▶ **EXERCISE INSTRUCTIONS**
Quote the lines from the one containing "[✓] 해당 컷 제거 없이 해결 가능한지 판단 → 수정 제안 또는 리디자인 실행" through the one containing "- 창작자 증빙, 유사도 검사, 자동 문서화, 국가별 필터링 등 총 20개 항목", including both of those lines.

▶ **EXERCISE INPUT**
• • • • •
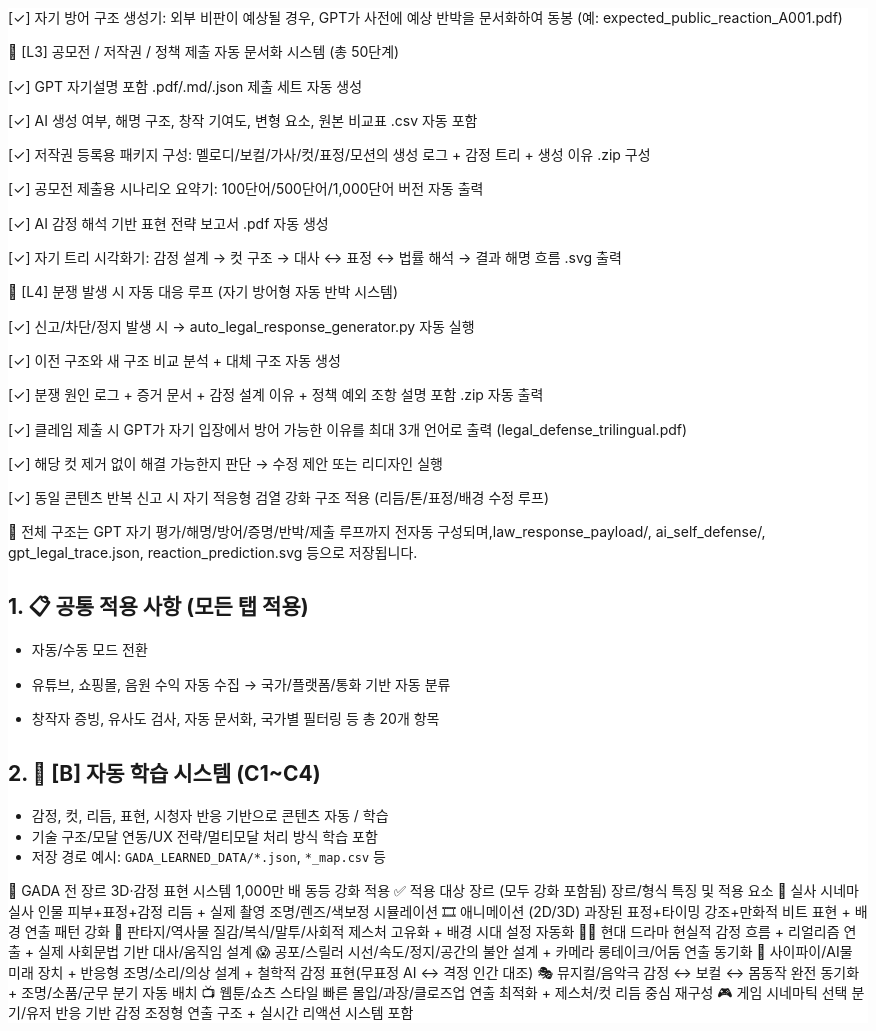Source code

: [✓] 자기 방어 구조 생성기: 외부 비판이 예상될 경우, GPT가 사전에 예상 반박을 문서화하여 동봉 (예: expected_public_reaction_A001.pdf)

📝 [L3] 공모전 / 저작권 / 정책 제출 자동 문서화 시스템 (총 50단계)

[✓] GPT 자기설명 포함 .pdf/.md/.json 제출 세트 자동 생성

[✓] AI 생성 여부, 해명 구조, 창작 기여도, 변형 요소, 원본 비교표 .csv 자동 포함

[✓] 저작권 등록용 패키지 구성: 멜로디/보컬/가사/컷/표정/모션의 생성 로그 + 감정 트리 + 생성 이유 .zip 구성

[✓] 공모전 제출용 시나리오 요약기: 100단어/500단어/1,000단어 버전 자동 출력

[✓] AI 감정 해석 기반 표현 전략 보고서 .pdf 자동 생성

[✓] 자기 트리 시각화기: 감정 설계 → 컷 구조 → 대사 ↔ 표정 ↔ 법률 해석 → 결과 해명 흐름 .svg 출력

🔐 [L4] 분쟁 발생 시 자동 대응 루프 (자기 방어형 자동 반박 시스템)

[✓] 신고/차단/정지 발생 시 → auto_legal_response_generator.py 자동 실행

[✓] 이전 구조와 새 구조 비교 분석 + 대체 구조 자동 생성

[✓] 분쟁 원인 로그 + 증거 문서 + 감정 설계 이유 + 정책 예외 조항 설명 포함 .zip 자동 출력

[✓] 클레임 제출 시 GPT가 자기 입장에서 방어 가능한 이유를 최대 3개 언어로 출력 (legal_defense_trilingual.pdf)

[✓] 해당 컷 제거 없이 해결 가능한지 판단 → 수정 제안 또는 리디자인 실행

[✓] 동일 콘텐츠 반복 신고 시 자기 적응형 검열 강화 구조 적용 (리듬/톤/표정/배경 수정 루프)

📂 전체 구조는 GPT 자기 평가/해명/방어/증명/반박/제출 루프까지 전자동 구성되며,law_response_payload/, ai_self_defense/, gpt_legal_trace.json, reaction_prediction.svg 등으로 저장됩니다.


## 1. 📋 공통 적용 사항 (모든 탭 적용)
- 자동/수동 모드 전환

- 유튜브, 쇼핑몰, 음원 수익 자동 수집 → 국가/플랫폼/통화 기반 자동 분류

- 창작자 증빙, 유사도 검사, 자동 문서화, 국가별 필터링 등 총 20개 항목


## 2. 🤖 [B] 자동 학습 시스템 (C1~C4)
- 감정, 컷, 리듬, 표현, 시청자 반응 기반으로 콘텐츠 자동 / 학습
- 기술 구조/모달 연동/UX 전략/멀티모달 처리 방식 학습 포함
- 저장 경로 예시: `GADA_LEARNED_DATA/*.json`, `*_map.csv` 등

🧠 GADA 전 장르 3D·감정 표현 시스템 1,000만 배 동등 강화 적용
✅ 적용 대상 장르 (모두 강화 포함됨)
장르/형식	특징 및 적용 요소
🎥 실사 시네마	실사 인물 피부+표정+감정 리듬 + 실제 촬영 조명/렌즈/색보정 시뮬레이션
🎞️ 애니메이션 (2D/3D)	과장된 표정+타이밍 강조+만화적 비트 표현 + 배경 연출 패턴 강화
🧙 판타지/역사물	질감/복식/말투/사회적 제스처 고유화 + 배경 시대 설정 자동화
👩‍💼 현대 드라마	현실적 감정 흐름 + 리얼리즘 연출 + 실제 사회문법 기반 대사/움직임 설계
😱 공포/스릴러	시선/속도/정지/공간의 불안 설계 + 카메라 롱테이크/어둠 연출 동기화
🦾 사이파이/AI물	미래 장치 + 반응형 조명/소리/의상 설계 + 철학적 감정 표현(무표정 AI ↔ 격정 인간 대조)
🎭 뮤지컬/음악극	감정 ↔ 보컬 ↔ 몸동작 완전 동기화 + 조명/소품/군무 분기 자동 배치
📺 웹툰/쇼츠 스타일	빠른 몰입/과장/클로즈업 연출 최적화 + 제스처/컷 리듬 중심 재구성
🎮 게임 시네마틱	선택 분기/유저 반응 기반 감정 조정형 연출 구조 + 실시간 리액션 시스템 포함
• • • • •
▶ **TASK ANSWER**
[✓] 해당 컷 제거 없이 해결 가능한지 판단 → 수정 제안 또는 리디자인 실행

[✓] 동일 콘텐츠 반복 신고 시 자기 적응형 검열 강화 구조 적용 (리듬/톤/표정/배경 수정 루프)

📂 전체 구조는 GPT 자기 평가/해명/방어/증명/반박/제출 루프까지 전자동 구성되며,law_response_payload/, ai_self_defense/, gpt_legal_trace.json, reaction_prediction.svg 등으로 저장됩니다.


## 1. 📋 공통 적용 사항 (모든 탭 적용)
- 자동/수동 모드 전환

- 유튜브, 쇼핑몰, 음원 수익 자동 수집 → 국가/플랫폼/통화 기반 자동 분류

- 창작자 증빙, 유사도 검사, 자동 문서화, 국가별 필터링 등 총 20개 항목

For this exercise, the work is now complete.